▶ [PARTS OF THE EXERCISE]:
1) Write out the model downloader page from "Progress Events" up to and including "(0.0 — 100.0)", swapping "throttled" for "rate-limited".
2) Answer these questions about the model downloader page:
(a) What is the embedding dimension of the model?
(b) Which file is downloaded first?
(c) How often, at most, are download progress events sent?
3) Carry the model downloader page on from where it stops.

▶ [TEXT SEGMENT]:
· · · ·

Platform

Model Downloader System

Status: Implemented File: apps/desktop/src-tauri/src/model_downloader.rs

Overview

The model downloader automatically fetches the snowflake-arctic-embed-m-v2.0 ONNX embedding model (~585 MB) from HuggingFace on first workspace open. This is a first-run UX concern: the model is required for semantic search but too large to bundle with the application binary.

The download is gated by the semantic_search_enabled setting (default true). When disabled, the search system falls back to FTS5-only search with no download attempt.

Model Details

Property	Value
Model	snowflake-arctic-embed-m-v2.0
Format	ONNX (FP16)
Size	~585 MB (`model.onnx`) + ~2 MB (`tokenizer.json`)
Embedding dim	768
Token context	512 tokens
Files	`model.onnx`, `tokenizer.json`
Model SHA-256	`f27ab40ab6e230265ba49a202a37f1ad031556256cbbc105d0ca9c0bdc7ec42e`
Tokenizer SHA-256	`f1cc44ad7faaeec47241864835473fd5403f2da94673f3f764a77ebcb0a803ec`
Model URL	`https://huggingface.co/Snowflake/snowflake-arctic-embed-m-v2.0/resolve/main/onnx/model_fp16.onnx`
Tokenizer URL	`https://huggingface.co/Snowflake/snowflake-arctic-embed-m-v2.0/resolve/main/tokenizer.json`

Trigger Points

The download is initiated in two scenarios:

Automatic (workspace open): When the app opens a workspace, the embedding pipeline initialization checks for model files. If missing and semantic_search_enabled is true, the download begins in the background.
Manual (settings toggle): When the user enables semantic search via the SemanticSearchToggle component, the frontend calls triggerModelDownload. The backend no-ops if the model is already present.

Settings Gate

The semantic_search_enabled field in Settings (schema v11) controls whether semantic search is active:

Default: true (opt-out design)
When true: Model is downloaded if missing; SearchRouter uses both FTS5 and semantic search with RRF merge
When false: No download attempt; search falls back to FTS5-only

Users toggle this via the SemanticSearchToggle in workspace settings, which displays the model size (~585 MB) as informed consent before download.

Download Flow

The tokenizer is downloaded first because it is small (~2 MB), giving the user immediate visual feedback that the download has started before the large model transfer begins.

Progress Events

Download progress is emitted on the embedding-model:download-progress Tauri event channel. Events are throttled to at most once per 256 KB to avoid flooding the event bus.

`ModelDownloadProgress` Payload

Field	Type	Description
`status`	`string`	`"downloading"`, `"verifying"`, `"complete"`, `"error"`, `"cancelled"`
`file`	`string`	Current file: `"model.onnx"` or `"tokenizer.json"`
`bytes_downloaded`	`u64`	Bytes downloaded so far for the current file
`total_bytes`	`u64`	Total bytes from Content-Length (0 if unknown)
`percent`	`f64`	Percentage complete (0.0 — 100.0)
`bytes_per_second`	`f64`	Current download speed
`eta_seconds`	`f64`	Estimated seconds remaining

Cancellation

The download accepts a CancellationToken (from tokio_util). Cancellation is checked inside the download loop via biased tokio::select! — the cancellation branch has priority over new data chunks.

· · · ·

Lines of data:
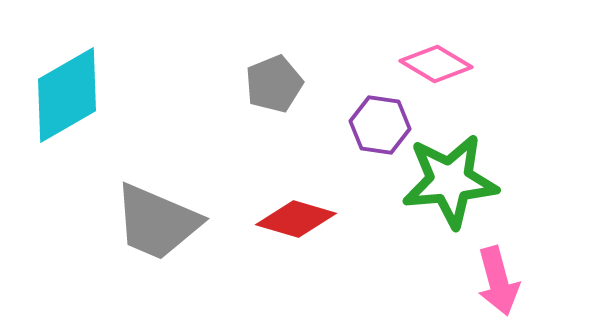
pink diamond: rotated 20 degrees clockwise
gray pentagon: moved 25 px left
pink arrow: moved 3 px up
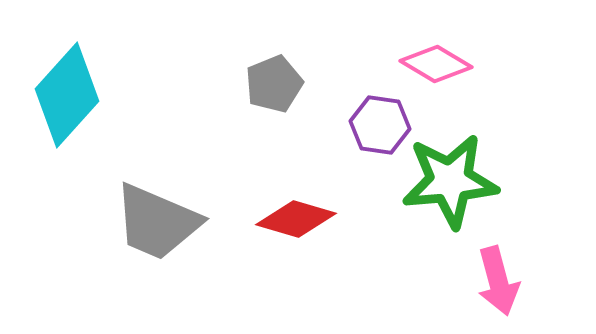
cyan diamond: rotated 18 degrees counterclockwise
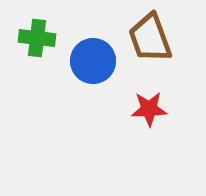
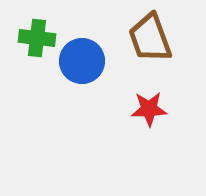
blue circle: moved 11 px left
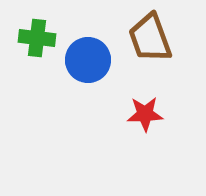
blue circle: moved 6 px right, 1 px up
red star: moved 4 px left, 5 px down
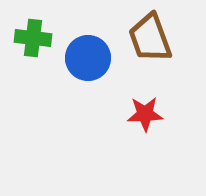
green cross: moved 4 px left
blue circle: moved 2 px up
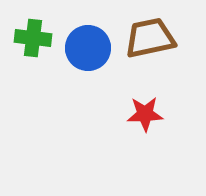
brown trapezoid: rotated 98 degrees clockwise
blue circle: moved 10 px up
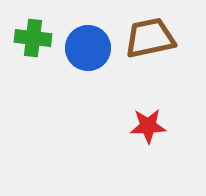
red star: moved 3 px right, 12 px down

· · · ·

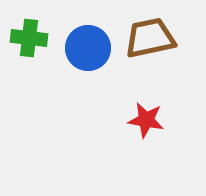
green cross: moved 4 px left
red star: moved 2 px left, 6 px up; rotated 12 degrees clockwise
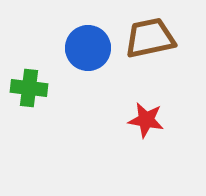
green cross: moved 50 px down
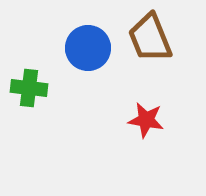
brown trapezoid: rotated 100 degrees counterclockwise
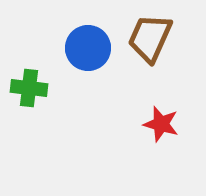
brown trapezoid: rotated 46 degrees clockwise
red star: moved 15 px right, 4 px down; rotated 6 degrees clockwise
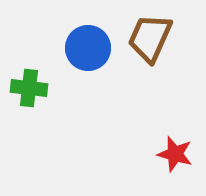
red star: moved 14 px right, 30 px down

· · · ·

▶ [TASK-BY-TASK RESULTS]:
1)
Progress Events

Download progress is emitted on the embedding-model:download-progress Tauri event channel. Events are rate-limited to at most once per 256 KB to avoid flooding the event bus.

`ModelDownloadProgress` Payload

Field	Type	Description
`status`	`string`	`"downloading"`, `"verifying"`, `"complete"`, `"error"`, `"cancelled"`
`file`	`string`	Current file: `"model.onnx"` or `"tokenizer.json"`
`bytes_downloaded`	`u64`	Bytes downloaded so far for the current file
`total_bytes`	`u64`	Total bytes from Content-Length (0 if unknown)
`percent`	`f64`	Percentage complete (0.0 — 100.0)

2)
(a) 768
(b) The tokenizer (`tokenizer.json`)
(c) Once per 256 KB

3)
On cancellation:

A status: "cancelled" event is emitted
The .tmp file is left on disk (not cleaned up by the downloader itself)
ModelDownloadError::Cancelled is returned

The frontend exposes cancellation via the persistent toast’s cancel button, which calls cancelModelDownload.

Verification

SHA-256 verification is streaming — the hash is computed incrementally as bytes are written to the .tmp file. There is no separate verification pass after download completes. This means:

Each chunk is written to disk AND fed to the Sha256 hasher
After the stream completes, hasher.finalize() produces the digest
The digest is compared against the embedded constant
On match: .tmp is atomically renamed to the final filename
On mismatch: .tmp is deleted, ChecksumMismatch error is returned

If a file already exists on disk, its SHA-256 is verified before skipping. If the existing file’s checksum does not match, it is deleted and re-downloaded.

Error Handling

The ModelDownloadError enum covers all failure modes:

Variant	Trigger
`Http`	Network failure, non-2xx response, stream read error
`Io`	Filesystem errors (create dir, write file, rename)
`ChecksumMismatch`	SHA-256 of downloaded file does not match expected
`Cancelled`	`CancellationToken` was triggered during download
`OversizedResponse`	Content-Length exceeds 800 MB safety limit

All error variants emit a status: "error" event before returning, so the frontend can clean up the progress toast and show an error message.

Storage Locations

Model files are stored in {storage_dir}/models/, resolved by AppPaths::embedding_model_dir():

Environment	Model Directory
Dev	`{project}/.data/models/`
Production	`~/Library/Application Support/Inklings/models/` (macOS)

The directory is created on first download via create_dir_all. Two files are expected:

models/
  model.onnx          # ~585 MB, ONNX FP16 embedding model
  tokenizer.json      # ~2 MB, tokenizer vocabulary

model_files_present() checks for both files by existence only (not checksum). The download flow performs full SHA-256 verification separately.

Frontend Integration

`useModelDownload` Hook

Located at apps/desktop/src-react/hooks/useModelDownload.ts. Mounted in App.tsx for the lifetime of the application.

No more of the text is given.